[Zu erledigen]
[A] Schreib alle Bezeichnungen heraus, mit denen der Bericht über die BVB-Pleite im Uefa-Cup den Gegner aus Italien nennt.
[B] Führe den Bericht über die BVB-Pleite im Uefa-Cup nach seinem letzten Satz fort.

[Ausgangstext]
______________________________
Pleite gegen Udine im Uefa-Cup: Der BVB im Schockzustand
VON TIM RÖHN - zuletzt aktualisiert: 19.09.2008 - 12:49Dortmund (RPO). Als der Schlusspfiff ertönte, hallten nur vereinzelte Pfiffe durch den Signal-Iduna-Park. Dabei hatte Borussia Dortmund gerade das zum "Spiel des Jahrzehnts" hochstilisierte Erstrunden-Hinspiel im Uefa-Cup gegen Udine Calcio mit 0:2 vergeigt. Ein Ergebnis, das die Chancen auf den Einzug in die Gruppenphase auf ein Minimum senkt.
Und doch empörte sich niemand im Stadion, die Südtribüne hatte auch schon während des 90-minütigen Offenbarungseides munter weiter ihre Liedchen gesungen. Die Spieler lobten in den Interviews nach dem Spiel den italienischen Gast für seine schnellen Konter, klar habe man selbst nicht gut gespielt, aber eine knallharte Fehleranalyse gab es nicht.
Dortmund war im Schockzustand, es herrschte tiefe Resignation angesichts einer Vorführung nach allen Regeln der Fußball-Kunst. Für Wutanfälle war da kein Platz mehr. Nach fünf Jahren durfte der BVB endlich wieder im internationalen Geschäft ran, über 50.000 Fans waren mit großen Erwartungen gekommen - und dann das.
______________________________
[Gespeicherte Daten]

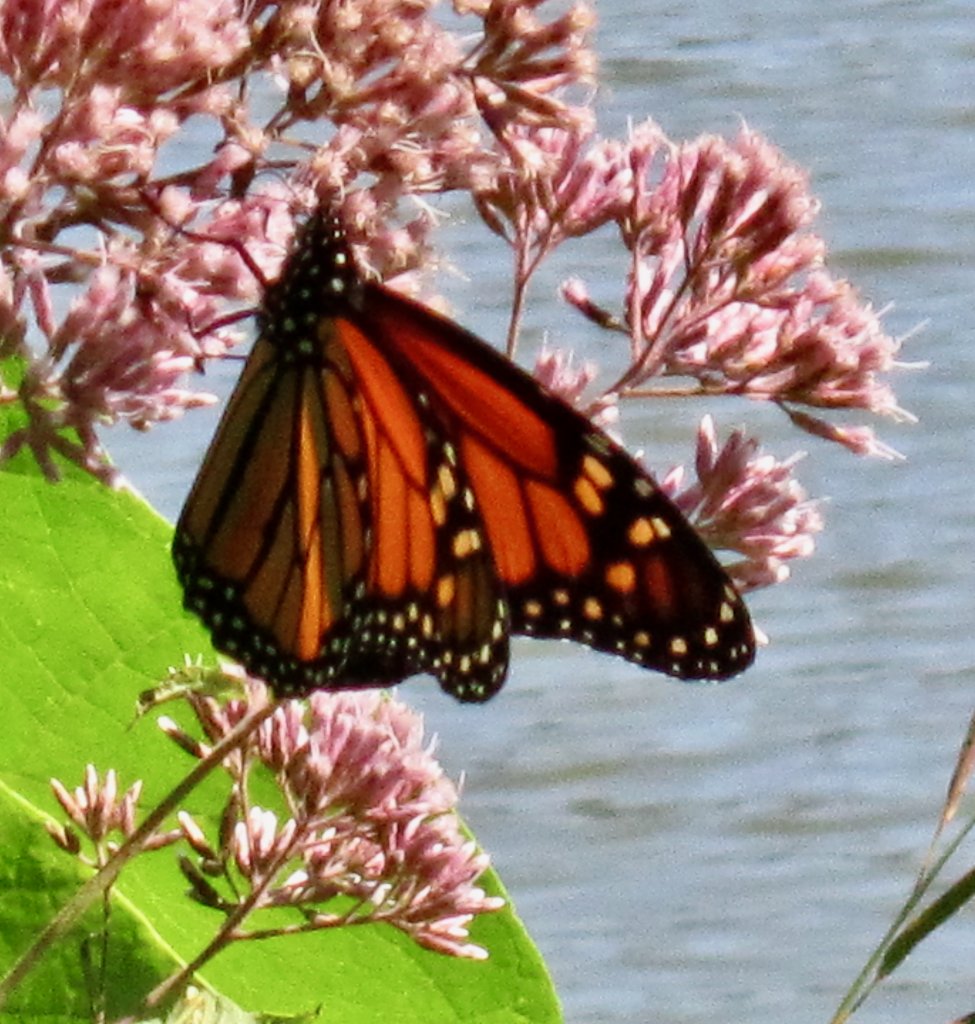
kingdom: Animalia
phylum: Arthropoda
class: Insecta
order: Lepidoptera
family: Nymphalidae
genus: Danaus
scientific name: Danaus plexippus
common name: Monarch
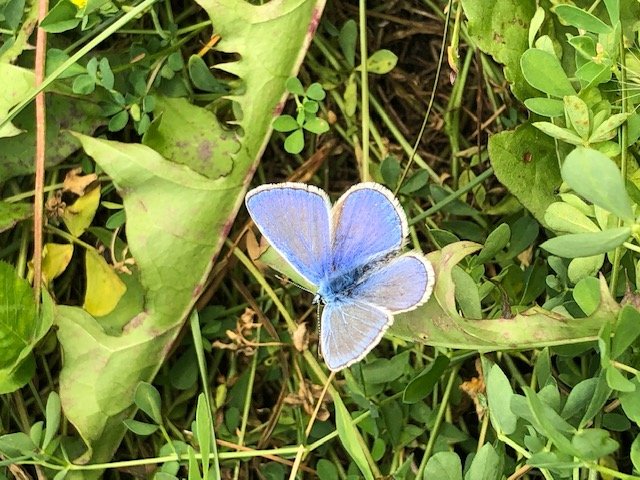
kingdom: Animalia
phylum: Arthropoda
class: Insecta
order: Lepidoptera
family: Lycaenidae
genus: Polyommatus
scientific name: Polyommatus icarus
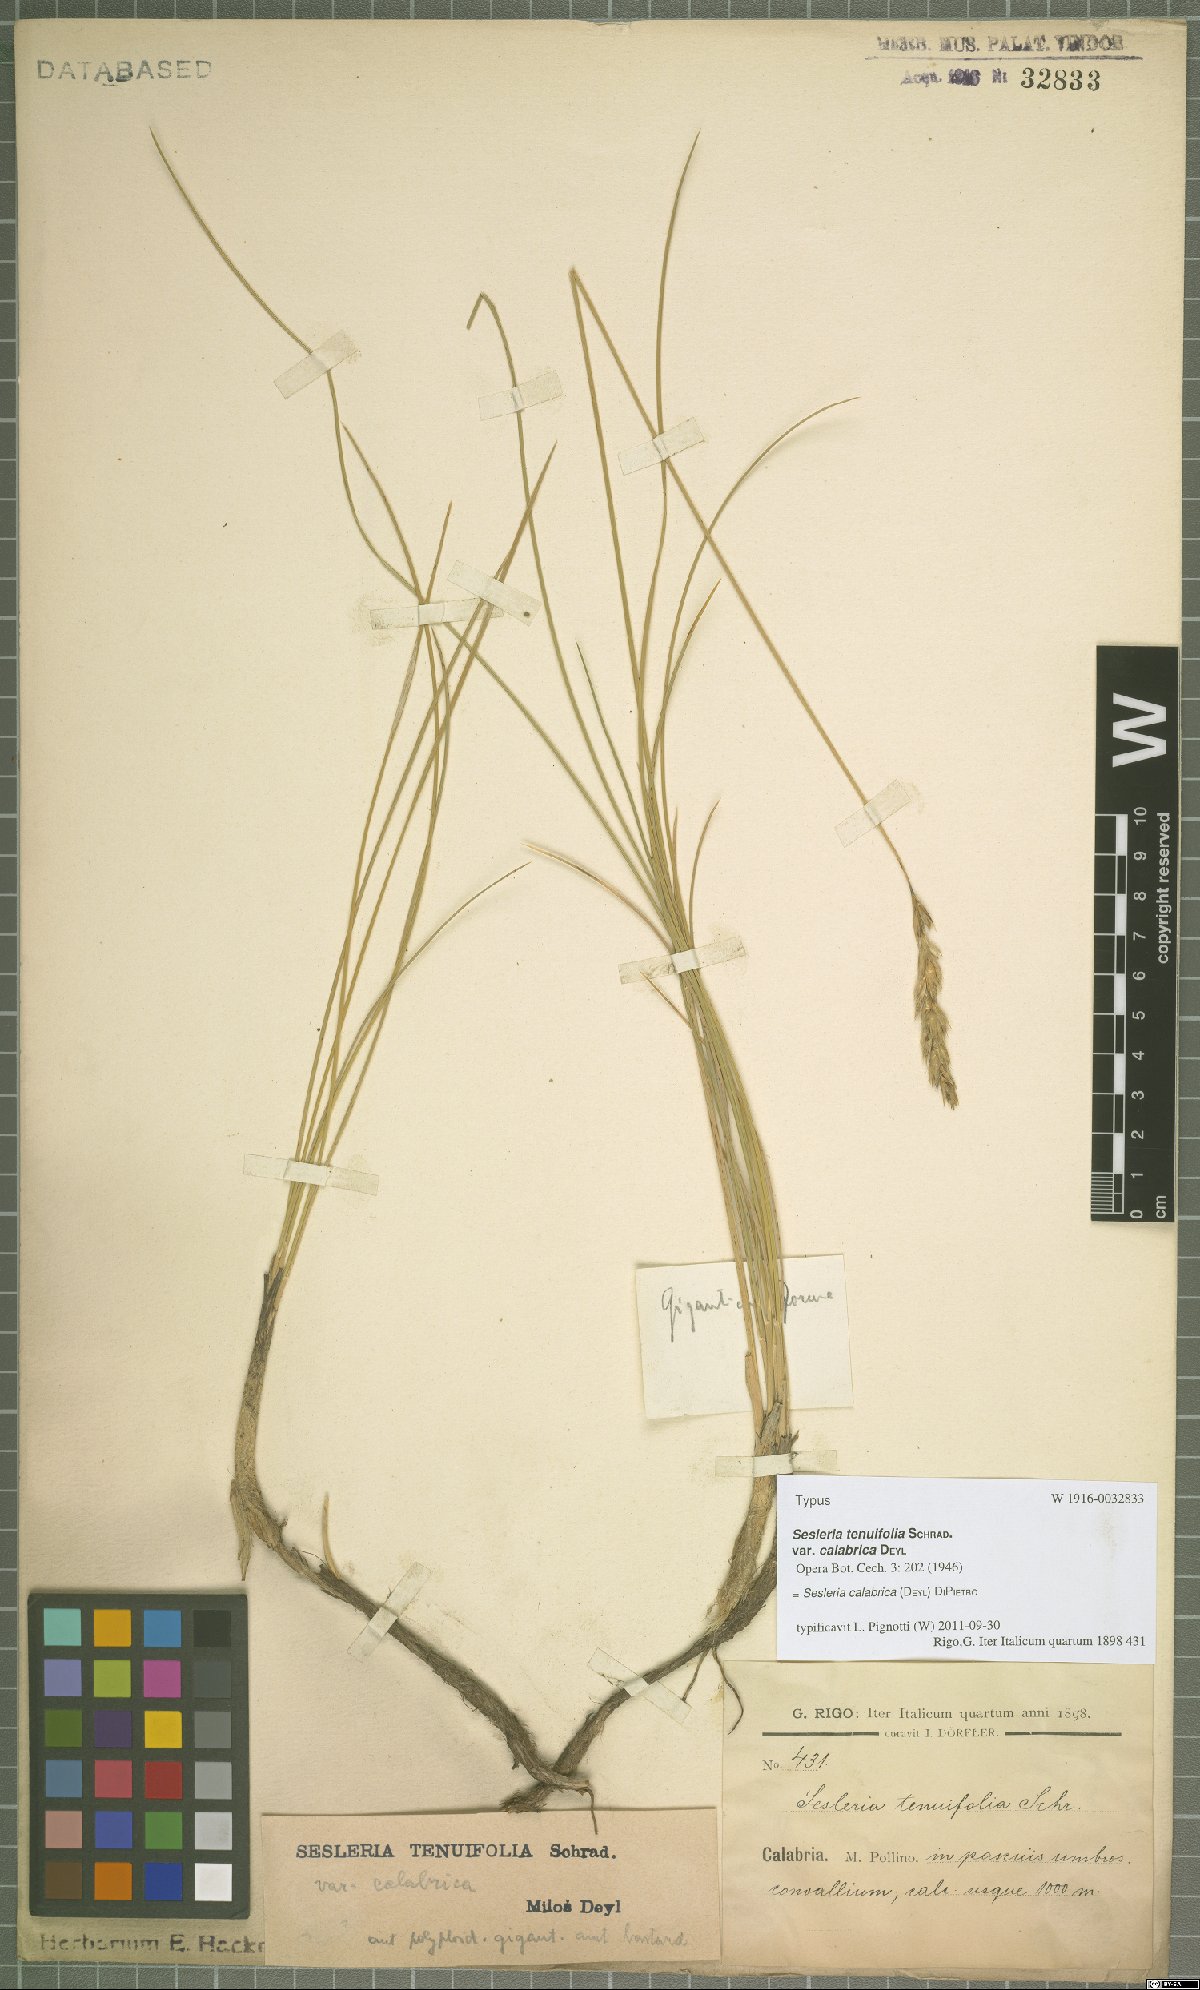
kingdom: Plantae
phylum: Tracheophyta
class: Liliopsida
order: Poales
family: Poaceae
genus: Sesleria
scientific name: Sesleria calabrica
______________________________
[Die Lösungen]
[A]
Udine
Udine Calcio
den italienischen Gast

[B]
Der Tabellensiebte der Serie A zeigte den so gut in die neue Saison gestarteten Schwarz-Gelben auf schmerzhafte Art und Weise seine Grenzen auf. Dieses Spiel war nicht ein entschuldbarer Ausrutscher nach einer Erfolgsserie in der Bundesliga und im Pokal, sondern gleichbedeutend mit der Erkenntnis, dass der BVB noch nicht so weit ist.
In der Vorsaison fast abgestiegen
Nur als Pokal-Finalist hatten die Dortmunder die Qualifikation für den Uefa-Cup geschafft, in der vergangenen Meisterschaftssaison dagegen bangte der Klub lange Zeit sogar um den Klassenerhalt. Am Ende stand Tabellenplatz 13, von internationalem Format war der BVB meilenweit entfernt.
Unter Klopps Führung ist man zwar auf einem guten Weg und wird mittelfristig möglicherweise wieder an alte Erfolge anknüpfen, für den Moment aber ist der Kampf um einen Platz im oberen Tabellendrittel in der Bundesliga das Höchste der Gefühle - und Udine Calcio noch eine Nummer zu groß.
Die Italiener konnten sich sogar den Luxus erlauben, die zwei Weltmeister Antonio di Natale und Fabio Quagliarella erst einmal auf der Bank zu lassen. Trotzdem düpierten sie die gegnerische Defensive vor allem bei schnellen Kontern mehrfach, auch hinten brannte überhaupt nichts an.
Und das obwohl sich die Gastgeber redlich mühten und sich damit den Respekt beim Publikum verdienten. Immer wieder schlugen sie das Leder nach vorne, versuchten es über die Außen, durch die Mitte, aber erfolgreich waren sie damit nicht. Es mangelte an Ideen und Durchschlagskraft, mit seinen Mitteln kann Dortmund zwar in der Bundesliga für Furore sorgen, aber nicht gegen ein Team aus der Serie A.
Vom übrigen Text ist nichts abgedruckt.